LES DESEO LO MEJOR: VIVIR
(aportación de nuestro amigo Enrique Tachiquín)
Ese tirano implacable llamado tiempo se vuelve cada vez más exigente, obligándonos a estar a la merced de sus caprichos.  Cada vez nos sentimos más oprimidos por sus exigencias. Los  rigurosos patrones de productividad que exige la vida moderna nos obligan a hacer más en menos tiempo, como si estuviéramos viviendo contrarreloj.
El otro día me encontré en la calle a un amigo.

Tenía la lengua afuera, cargaba su maletín en una mano, una enorme bolsa en la otra y sostenía un teléfono celular en el hombro, por el que hablaba de manera un tanto frenética.

Llevaba su ropa a la lavandería, después iba al supermercado, a recoger a los niños y planeaba pedir una pizza, pues no iba a tener tiempo de cocinar. Mi amigo es un hombre moderno que vive la vida deprisa y corriendo como un loco.

También hablé por teléfono con una amiga, que se mudó hace dos meses a un nuevo apartamento con sauna, piscina, y pistas de tenis, y todavía no las ha usado. ¡Cuánta gente supone que, para ser feliz, debe someterse a los rígidos dictámenes de la vida moderna!

No tenemos tiempo para leer un buen libro, escribir una carta, mirar la puesta de sol, conversar con tranquilidad, jugar con nuestros críos, escucharlos. No tenemos tiempo ni para saborear  lo que comemos. Nos olvidamos que para hacer bien la digestión tenemos que poner atención a lo que ingerimos, saboreando los alimentos con todos nuestros sentidos. Muchas veces comemos en quince minutos, y tantas otras ni siquiera almorzamos por culpa del trabajo.

Carecemos de tiempo hasta para comer con dignidad.

Es que el lema es no perder el tiempo, cueste lo que cueste. Tanto es así que sí nos paramos a pensar nos daríamos cuenta de lo caro que nos está costando vivir así.

Lo pagamos con la salud, nuestras relaciones y nuestra vida.

No tenemos tiempo para vivir. ¿Dónde vamos a parar?

Si volviéramos al pasado para encontrar el origen de esta desenfrenada carrera que corremos, llegaríamos a la revolución industrial, que marcó el fin de la vida ligada tradicionalmente a la tierra de cultivo. La paradoja es que con los adelantos tecnológicos fuimos perdiendo nuestro contacto con nuestras necesidades.

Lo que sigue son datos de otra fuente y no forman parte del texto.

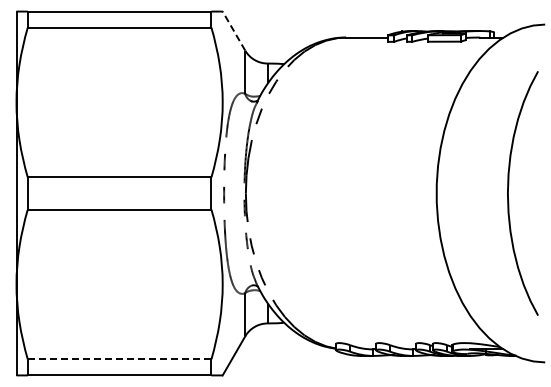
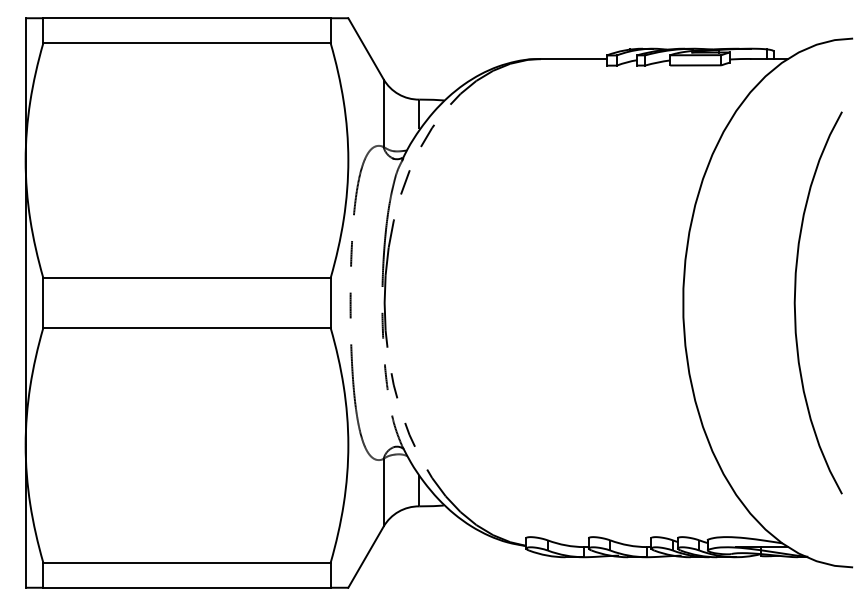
line: (233, 31) -> (365, 49), dashed -> solid
line: (119, 359) -> (186, 562), dashed -> solid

Es que el ser humano se pierde en su enorme complejidad y necesidades materiales, pues vivimos en un mundo material, y olvidamos las necesidades del alma, porque en nuestra esencia somos seres espirituales.
Las necesidades materiales son respetadas, en la medida de lo posible. Pero las espirituales a veces pasan a segundo plano, a pesar de que si cumpliéramos con ellas, seríamos más felices, tendríamos menos estrés y viviríamos con más paz.

En primer lugar, nos dejamos influir por las costumbres colectivas, que ejercen una fuerza casi irresistible sobre nosotros. Con el pasar de los años acabamos por rendirnos por completo a esas costumbres.

Como todos corren, yo también corro, como todos ven televisión cuando comen, yo también lo hago, como todos hacen varias cosas al mismo tiempo, pues yo también, casi sin darnos cuenta.

Vivimos el presente con algunos recuerdos del pasado, o haciendo planes para el futuro. Volveré a estudiar cuando crezcan los niños, empezaré a hacer ejercicio cuando tenga menos trabajo, me voy a vestir mejor cuando adelgace. Pero ese “cuando” mítico parece no llegar nunca.

Pero sólo hay que cambiar de perspectiva para disfrutar del presente. En vez de seguir viviendo como locos para ser productivos y probar que somos capaces de lo que sea, debíamos ejercitar el arte de vivir cada día.

Lo único que hace falta es confianza en el propio proceso de vida.

Es que la vida y el universo tienen su propio ritmo. Tener salud es estar en sintonía con el ritmo de la vida. Cuando aceleramos nuestro ritmo, nos enfermamos.

Siempre estamos a tiempo para volver al ritmo de vida idóneo,  para volver a prestarle atención a lo que hacemos, para recordar que sólo hay vida en el presente. Es una aventura, un proceso, una de las bellas artes.